◆ **TASK INSTRUCTIONS**
Look for "lettered" in the material below and show each line that contains it.
┄┄┄┄┄┄┄┄┄┄┄┄┄┄┄┄┄┄┄┄
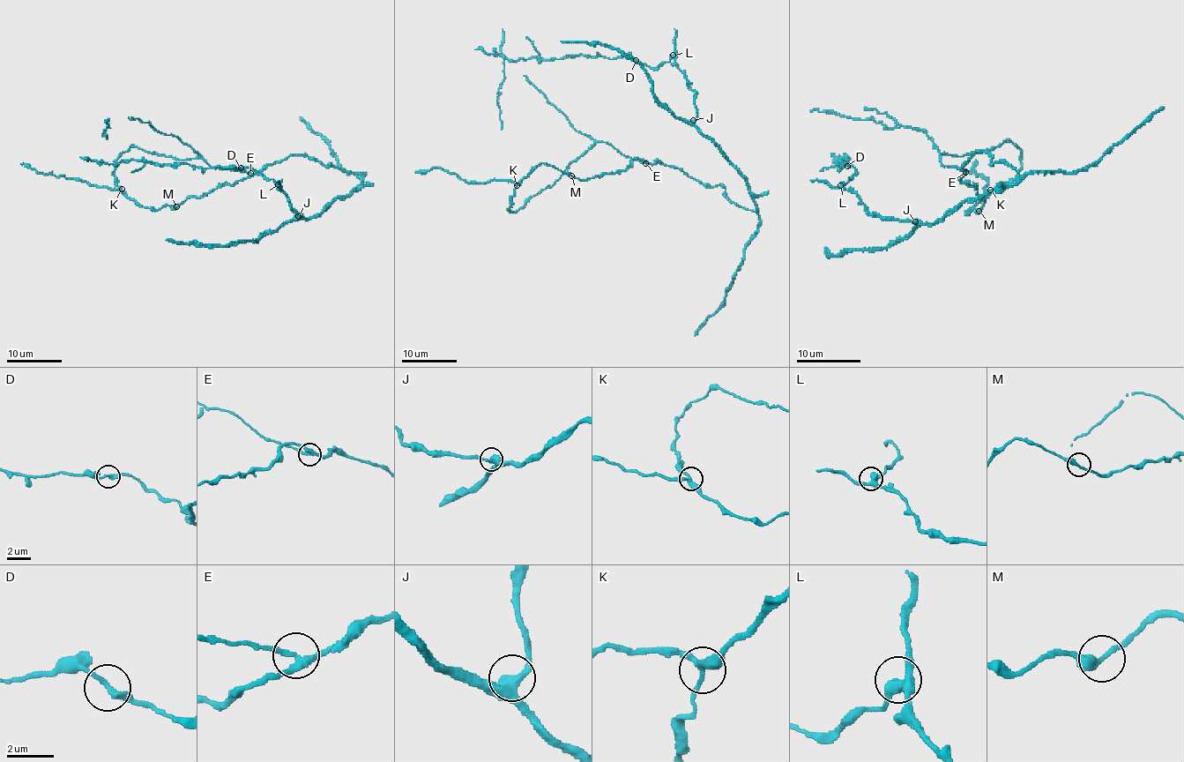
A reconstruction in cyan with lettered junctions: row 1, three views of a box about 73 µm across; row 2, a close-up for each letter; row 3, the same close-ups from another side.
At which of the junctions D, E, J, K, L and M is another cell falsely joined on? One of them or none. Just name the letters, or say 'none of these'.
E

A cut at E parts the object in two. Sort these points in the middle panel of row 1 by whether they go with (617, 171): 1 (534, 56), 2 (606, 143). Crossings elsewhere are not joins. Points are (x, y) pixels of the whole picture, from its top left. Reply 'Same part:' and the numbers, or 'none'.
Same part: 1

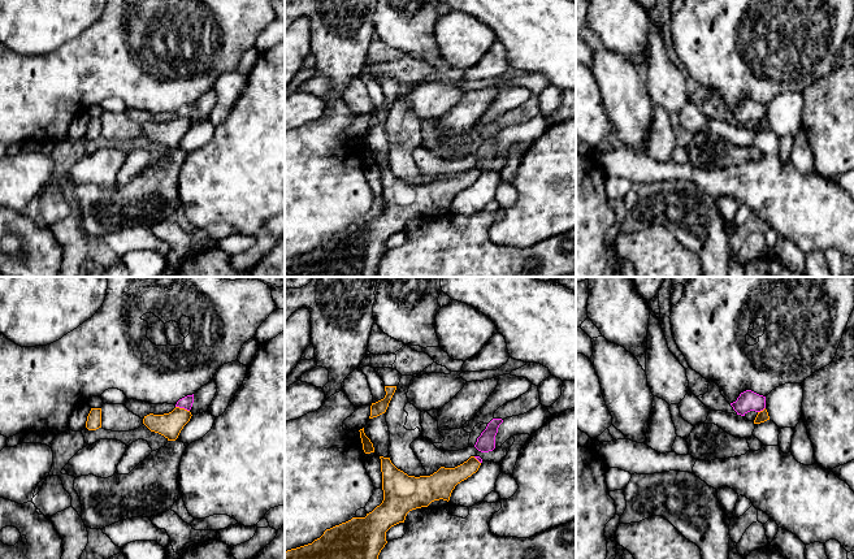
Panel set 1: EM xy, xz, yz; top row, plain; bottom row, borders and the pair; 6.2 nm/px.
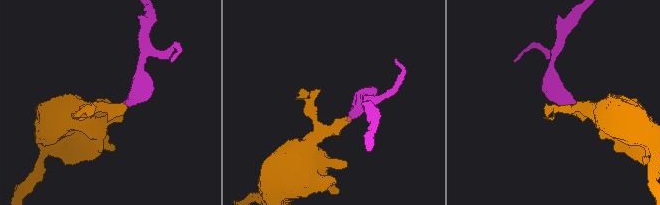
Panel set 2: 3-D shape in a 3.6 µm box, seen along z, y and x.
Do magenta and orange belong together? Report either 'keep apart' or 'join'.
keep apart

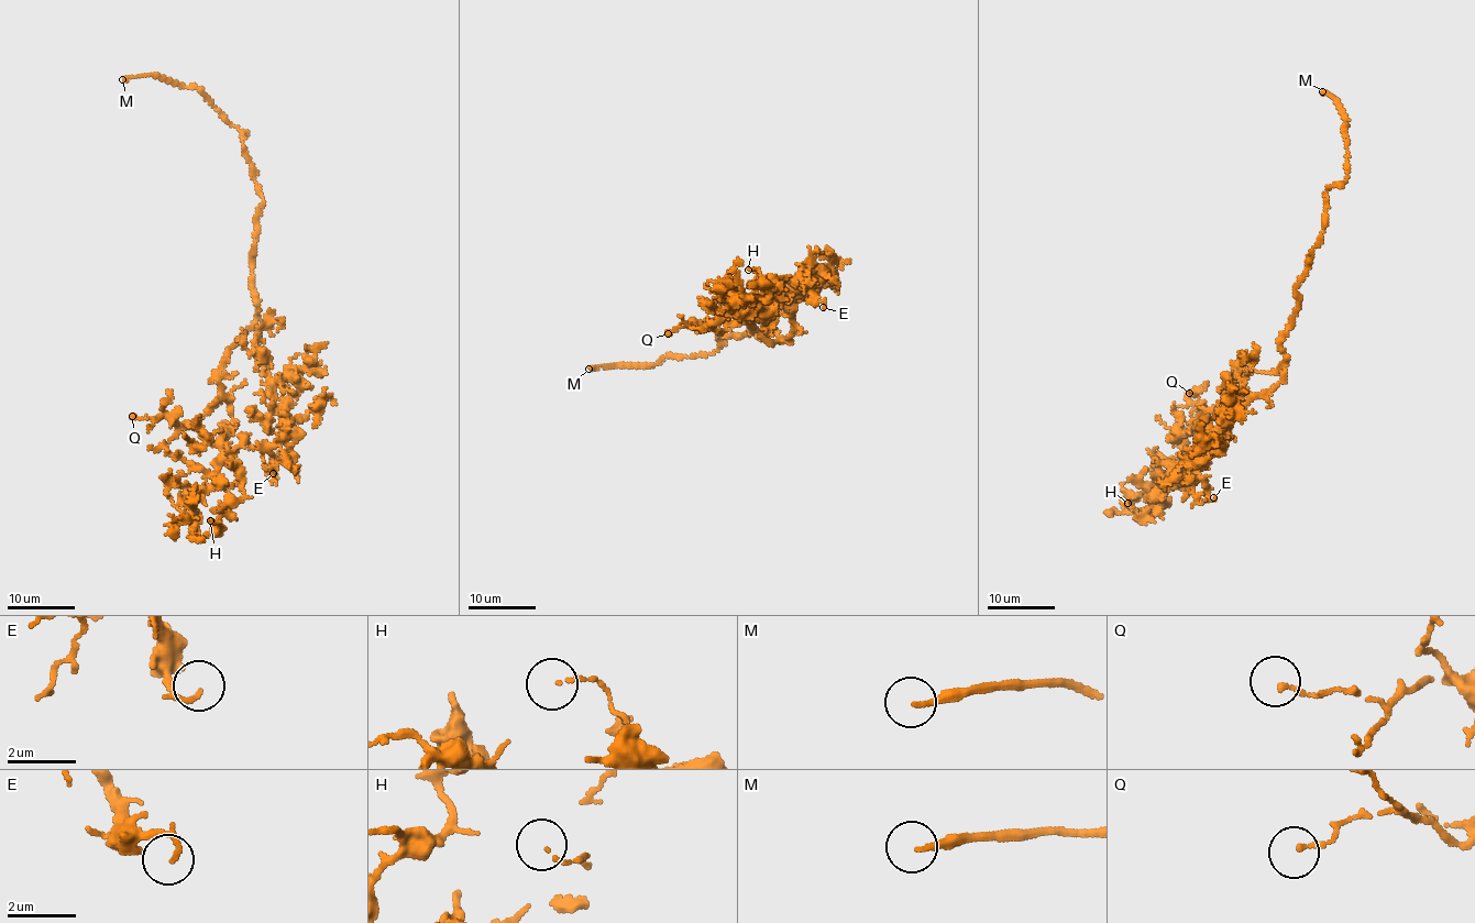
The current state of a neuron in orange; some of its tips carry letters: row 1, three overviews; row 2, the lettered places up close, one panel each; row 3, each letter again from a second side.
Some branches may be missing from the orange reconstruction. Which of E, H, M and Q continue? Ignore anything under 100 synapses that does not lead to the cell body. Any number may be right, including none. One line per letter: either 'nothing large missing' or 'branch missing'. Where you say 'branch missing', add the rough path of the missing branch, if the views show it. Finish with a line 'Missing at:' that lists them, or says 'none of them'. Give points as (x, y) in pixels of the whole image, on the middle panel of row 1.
┄┄┄┄┄┄┄┄┄┄┄┄┄┄┄┄┄┄┄┄
◆ **COMPLETED TASK**
A reconstruction in cyan with lettered junctions: row 1, three views of a box about 73 µm across; row 2, a close-up for each letter; row 3, the same close-ups from another side.
The current state of a neuron in orange; some of its tips carry letters: row 1, three overviews; row 2, the lettered places up close, one panel each; row 3, each letter again from a second side.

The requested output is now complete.